Text for analysis section start
In [92]:
import pandas as pd
import os

%matplotlib inline

import matplotlib.pyplot as plt
plt.rcParams["figure.figsize"] = (8,8)

decklists_path = 'data/decks/'

# card_popularity.csv should be updated after each draft

class CardAnalytics():
    def __init__(self):
        self.cube_data = {} # dictionary, draft_id : [list of cards]
        self.deck_data = {} # dictionary, draft_id : [lis of cards]
        self.loadAllCubes()
        self.loadAllDecks()
        self.calculateBaseExpectedPopularity()
        self.buildCardInfo()
        self.buildCardPopularity()
        # self.saveCardPopularity() # use only after new data is available, so after each draft
        # self.visualiseCardPopularityOverTime('Sol Ring')
        # self.visualiseAllCardPopularityOverTime() # created all relevant graph files for further processing

    def loadAllCubes(self):
        reconstructed_path = 'data/reconstructed/'
        rec_filenames = os.listdir('data/reconstructed')
        numbered_path = 'data/cubes/'
        cube_filenames = os.listdir('data/cubes')
        
        for r in rec_filenames:
            my_file = open(reconstructed_path+r, 'r')
            my_string = my_file.read()
            my_string = my_string.replace('\r', '')
            my_list = my_string.split('\n')
            if len(my_list) < 540:
                cardlist = my_list
                
            else:
                tmp_list = []
                for c in my_list:
                    if c !='':
                        tmp = c.split(' ')
                        tmp_list.append(" ".join(tmp[1:]))
                cardlist = tmp_list
                
            r = r.replace('.txt', '')
            tmp = r.split('_')
            draft_id = tmp[1]+'_'+tmp[2]
                
            self.cube_data[draft_id] = cardlist
        
        for c in cube_filenames:
            my_file = open(numbered_path+c, 'r')
            my_string = my_file.read()
            my_string = my_string.replace('\r', '')
            my_list = my_string.split('\n')
            if len(my_list) < 540:
                cardlist = my_list
                
            else:
                tmp_list = []
                for cd in my_list:
                    if cd !='':
                        tmp = cd.split(' ')
                        tmp_list.append(" ".join(tmp[1:]))
                cardlist = tmp_list
                
            c = c.replace('.txt', '')
            tmp = c.split('_')
            draft_id = tmp[1]+'_'+tmp[2]  
                
            self.cube_data[draft_id] = cardlist
        
    def loadAllDecks(self):
        tmp = os.listdir(decklists_path)
        deckfiles = []
        for i in tmp:
            deckfiles.append(i.replace('~', ''))
        self.deckfiles = list(set(deckfiles))
Text for analysis section end
Dataset section start
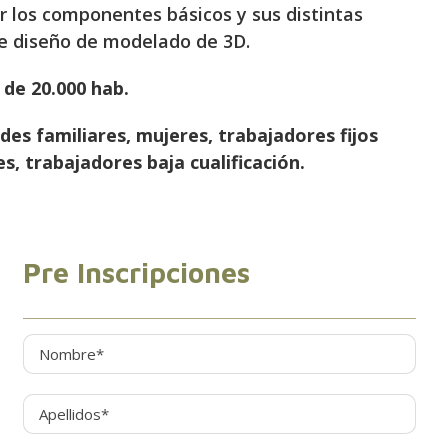
ar los componentes básicos y sus distintas
de diseño de modelado de 3D.
de 20.000 hab.
es familiares, mujeres, trabajadores fijos
, trabajadores baja cualificación.
Pre Inscripciones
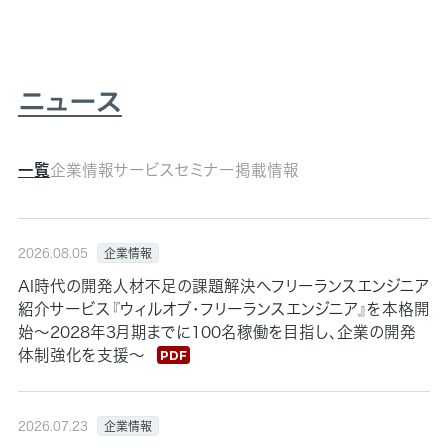
ニュース
一覧
企業情報
サービス
セミナー
掲載情報
企業情報
2026.08.05
AI時代の開発人材不足の課題解決へフリーランスエンジニア
紹介サービス『ウィルオブ・フリーランスエンジニア』を本格開
始～2028年3月期までに100名稼働を目指し、企業の開発
体制強化を支援～
企業情報
2026.07.23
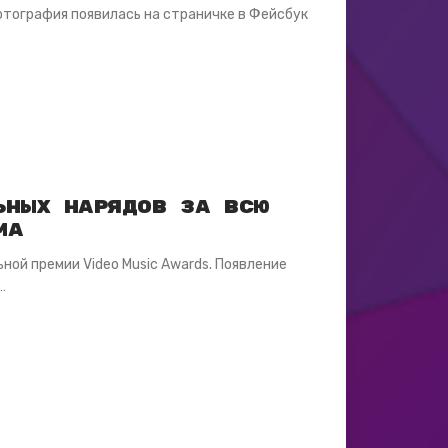
отография появилась на страничке в Фейсбук
ьных нарядов за всю
MA
ной премии Video Music Awаrds. Появление
…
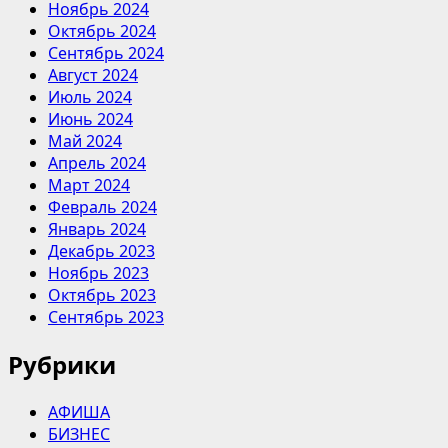
Ноябрь 2024
Октябрь 2024
Сентябрь 2024
Август 2024
Июль 2024
Июнь 2024
Май 2024
Апрель 2024
Март 2024
Февраль 2024
Январь 2024
Декабрь 2023
Ноябрь 2023
Октябрь 2023
Сентябрь 2023
Рубрики
АФИША
БИЗНЕС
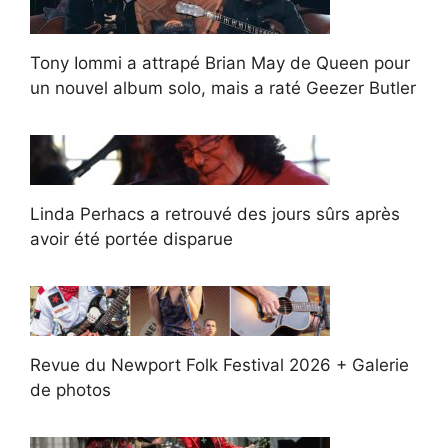
Tony Iommi a attrapé Brian May de Queen pour
un nouvel album solo, mais a raté Geezer Butler
Linda Perhacs a retrouvé des jours sûrs après
avoir été portée disparue
Revue du Newport Folk Festival 2026 + Galerie
de photos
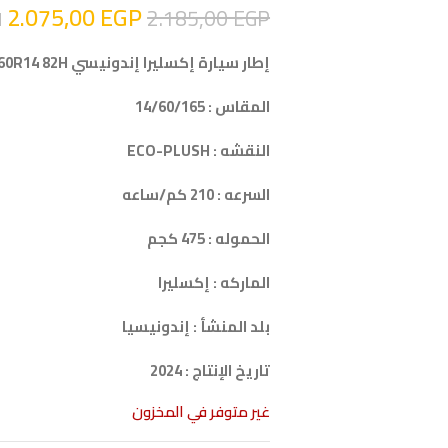
2.075,00
EGP
2.185,00
EGP
ا
إطار سيارة إكسليرا إندونيسي ACCELERA 165/60R14 82H
المقاس : 14/60/165
النقشه : ECO-PLUSH
السرعه : 210 كم/ساعه
الحموله : 475 كجم
الماركه : إكسليرا
بلد المنشأ : إندونيسيا
تاريخ الإنتاج : 2024
غير متوفر في المخزون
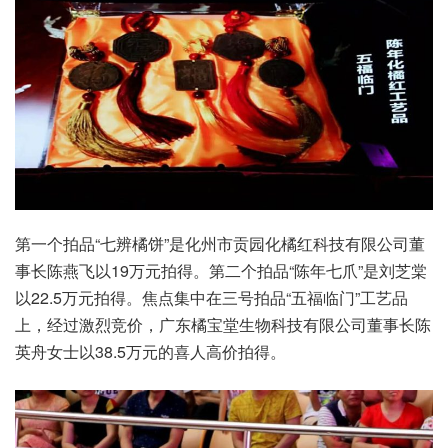
第一个拍品“七辨橘饼”是化州市贡园化橘红科技有限公司董
事长陈燕飞以19万元拍得。第二个拍品“陈年七爪”是刘芝棠
以22.5万元拍得。焦点集中在三号拍品“五福临门”工艺品
上，经过激烈竞价，广东橘宝堂生物科技有限公司董事长陈
英舟女士以38.5万元的喜人高价拍得。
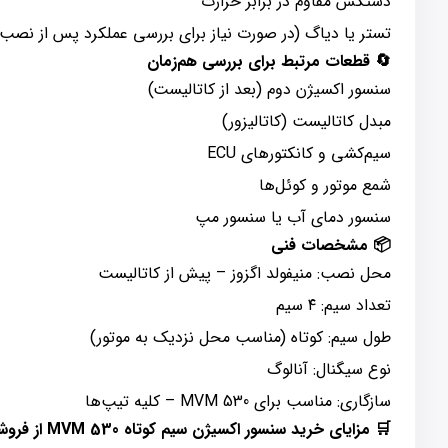
دستکش مقاوم در برابر حرارت
تستر یا دیاگ (در صورت نیاز برای بررسی عملکرد پس از نصب)
🔄 قطعات مرتبط برای بررسی هم‌زمان
سنسور اکسیژن دوم (بعد از کاتالیست)
مبدل کاتالیست (کاتالیزور)
سیم‌کشی و کانکتورهای ECU
شمع موتور و کوئل‌ها
سنسور دمای آب یا سنسور مپ
📦 مشخصات فنی
محل نصب: منیفولد اگزوز – پیش از کاتالیست
تعداد سیم: ۴ سیم
طول سیم: کوتاه (مناسب محل نزدیک به موتور)
نوع سیگنال: آنالوگ
سازگاری: مناسب برای MVM 530 – کلیه تیپ‌ها
🛒 مزایای خرید سنسور اکسیژن سیم کوتاه MVM 530 از فروشگاه اینترنتی الیتک پارت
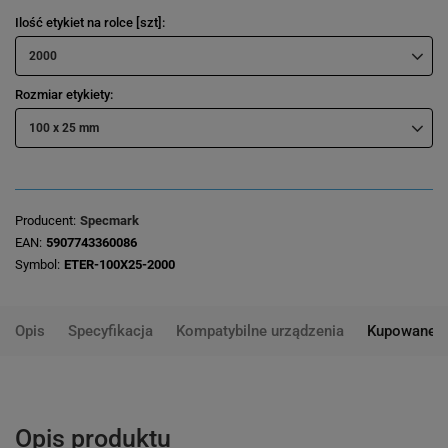
Ilość etykiet na rolce [szt]
2000
Rozmiar etykiety
100 x 25 mm
Producent
Specmark
EAN
5907743360086
Symbol
ETER-100X25-2000
Opis
Specyfikacja
Kompatybilne urządzenia
Kupowane 
Opis produktu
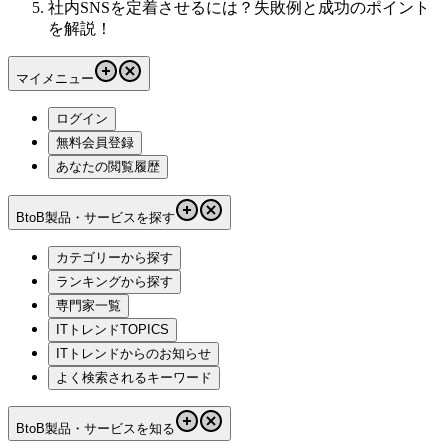
社内SNSを定着させるには？失敗例と成功のポイント
を解説！
マイメニュー
ログイン
無料会員登録
あなたの閲覧履歴
BtoB製品・サービスを探す
カテゴリーから探す
ランキングから探す
専門家一覧
ITトレンドTOPICS
ITトレンドからのお知らせ
よく検索されるキーワード
BtoB製品・サービスを知る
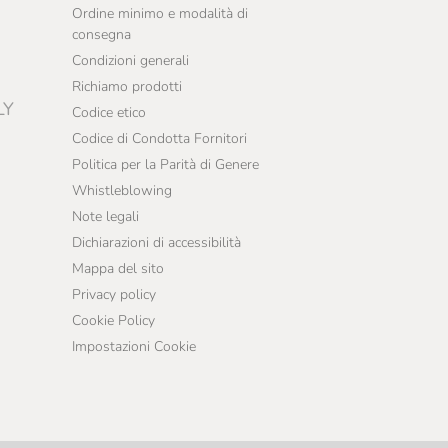
Ordine minimo e modalità di
consegna
Condizioni generali
Richiamo prodotti
LY
Codice etico
Codice di Condotta Fornitori
Politica per la Parità di Genere
Whistleblowing
Note legali
Dichiarazioni di accessibilità
Mappa del sito
Privacy policy
Cookie Policy
Impostazioni Cookie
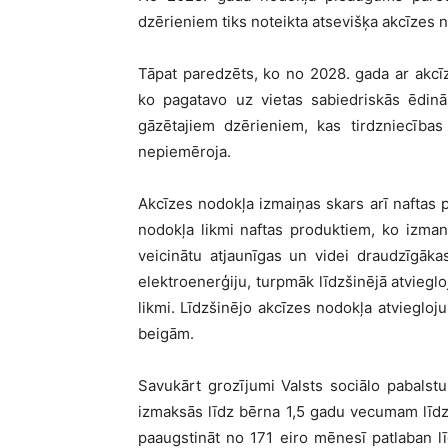
dzērieniem tiks noteikta atsevišķa akcīzes 
Tāpat paredzēts, ko no 2028. gada ar akcī
ko pagatavo uz vietas sabiedriskās ēdi
gāzētajiem dzērieniem, kas tirdzniecības 
nepiemēroja.
Akcīzes nodokļa izmaiņas skars arī naftas 
nodokļa likmi naftas produktiem, ko izman
veicinātu atjaunīgas un videi draudzīgāka
elektroenerģiju, turpmāk līdzšinējā atviegl
likmi. Līdzšinējo akcīzes nodokļa atvieglo
beigām.
Savukārt grozījumi Valsts sociālo pabals
izmaksās līdz bērna 1,5 gadu vecumam līdzš
paaugstināt no 171 eiro mēnesī patlaban 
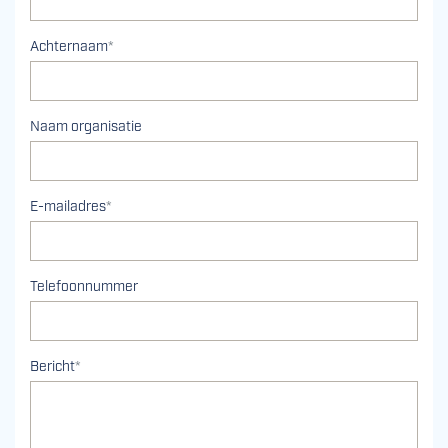
Achternaam
*
(optioneel)
Naam organisatie
E-mailadres
*
(optioneel)
Telefoonnummer
Bericht
*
Dataset section end
Task set:
- A) In the card analytics code:
(i) What figure size does it assign to `plt.rcParams["figure.figsize"]`?
(ii) Which file does the comment say should be updated after each draft?
(iii) In `loadAllCubes`, below what line count is a file's list of lines used directly as the card list?
- B) Can you write the next part of the card analytics code, starting after its last line?

Answers provided:
- A)
(i) (8,8)
(ii) card_popularity.csv
(iii) 540

- B)
        
        for d in self.deckfiles:
            data = pd.read_json('data/decks/'+d)
            cards_used = []
            for i in range(0, len(data['cards'])):
                for c in data['cards'][i]:
                    cards_used.append(c)
            self.deck_data[data['draft'][i]] = cards_used
        
    def calculateBaseExpectedPopularity(self):
        
        draft_ids = []
        cards_drafted = {}
        cards_played = {}
        
        for d in self.deckfiles:
            data = pd.read_json('data/decks/'+d)
            draft_ids.append(data['draft'][0])
            cards_drafted[data['draft'][0]] = 4*11*len(data['player'])
            cards_played[data['draft'][0]] = len(self.deck_data[data['draft'][0]])
        
        self.cube_base_popularity = {}
        self.cube_expected_card_popularity = {}
        self.expected_card_popularity = {}
        
        for d in draft_ids:
            self.cube_base_popularity[d] = round((cards_drafted[d]+0.0) / 540, 2)
            # P (any cards will be part of drafting subset)
            self.cube_expected_card_popularity[d] = round((cards_played[d]+0.0) / cards_drafted[d], 2)
            # P (if card is in drafting subset, it will be played in a deck)
            self.expected_card_popularity[d] = round(self.cube_base_popularity[d] * self.cube_expected_card_popularity[d], 2)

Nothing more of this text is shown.